***** Source

What are these files?

The files in this dataset contain 8 sequence similarity graphs created in MS-BioGraphs project  (https://blogs.qub.ac.uk/DIPSA/MS-BioGraphs/).
Graph names and the total size of each (in TeraBytes) are :

(1) MS (11 TB)
(2) MSA500 (5 TB)
(3) MS200 (2.5 TB)
(4) MSA200 (2.5 TB)
(5) MS50 (0.7 TB)
(6) MA50 (0.7 TB)
(7) MSA10 (0.2 TB)
(8) MS1 (0.02 TB)

Each graph has some files that their names start with the name of graph. Assuming name XXX for the graph, the files are:

(a) XXX-underlying.graph
(b) XXX-underlying.properties
(c) XXX-underlying.offsets
These three files contain the underlying graph (edges without weights) in WebGraph format. If your application does not require weights of edges, you can use these files directly.
Note:  For the MS graph, the underlying.graph file is around 7TB and has been stored in two parts: `MS-underlying.graph.aa` and `MS-underlying.graph.ab`. As WebGraph needs a single `.graph` file, it is required to merge these two files using `cat`  (e.g., `cat MS-underlying.graph.?? > MS-underlying.graph` ) or `dd` before passing the graph to WebGraph or ParaGrapher.

(d) XXX-weights.labels
(e) XXX-weights.properties
(f) XXX-weights.labeloffsets
These three files contain the weights of the edges. When traversing the weighted (arc-labelled) graph, you need to pass the XXX-weights to the WebGraph.

(g) XXX_edges_shas.txt

This file contains the shasums of edge blocks where each block contains 64 Million continuous edges and has one shasum for its 64M endpoints and one for its 64M edge weights.
The file is used to validate the underlying graph and the weights. For further explanation about validation process, please visit  https://blogs.qub.ac.uk/DIPSA/MS-BioGraphs-Validation.

**********

Using the dataset description, decide whether each statement agrees with it. Answer yes or no for each, and quote the words that settle it. 1. The underlying.graph file for the MS graph is stored in two parts. 2. The MSA10 graph has a total size of 2.5 TB. 3. Each edge block in the shasums file contains 64 million continuous edges. The material after this comes from a different source.

***** Data segment

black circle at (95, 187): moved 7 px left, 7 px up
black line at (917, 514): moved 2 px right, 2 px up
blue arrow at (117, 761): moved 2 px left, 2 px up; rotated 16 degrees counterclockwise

**********

**Answer:**
1. Yes: "has been stored in two parts: `MS-underlying.graph.aa` and `MS-underlying.graph.ab`"
2. No: "(7) MSA10 (0.2 TB)"
3. Yes: "each block contains 64 Million continuous edges"